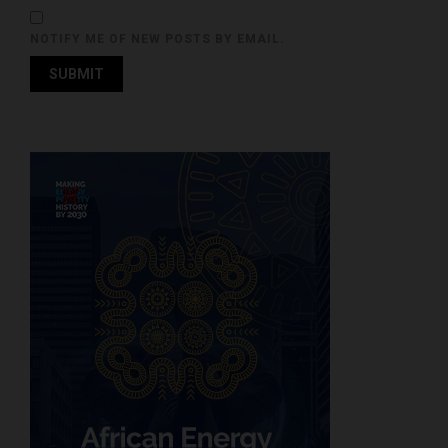
NOTIFY ME OF NEW POSTS BY EMAIL.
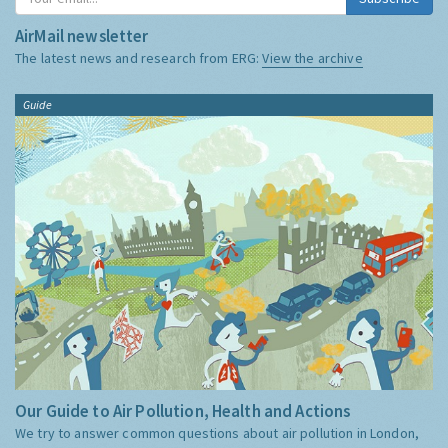
AirMail newsletter
The latest news and research from ERG:
View the archive
Guide
Our Guide to Air Pollution, Health and Actions
We try to answer common questions about air pollution in London,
* * *
Could you write out these lines again, substituting "Handbook" for every "Guide", changing nothing else and leaving out the pictures?

Written answer:
NOTIFY ME OF NEW POSTS BY EMAIL.
AirMail newsletter
The latest news and research from ERG:
View the archive
Handbook
Our Handbook to Air Pollution, Health and Actions
We try to answer common questions about air pollution in London,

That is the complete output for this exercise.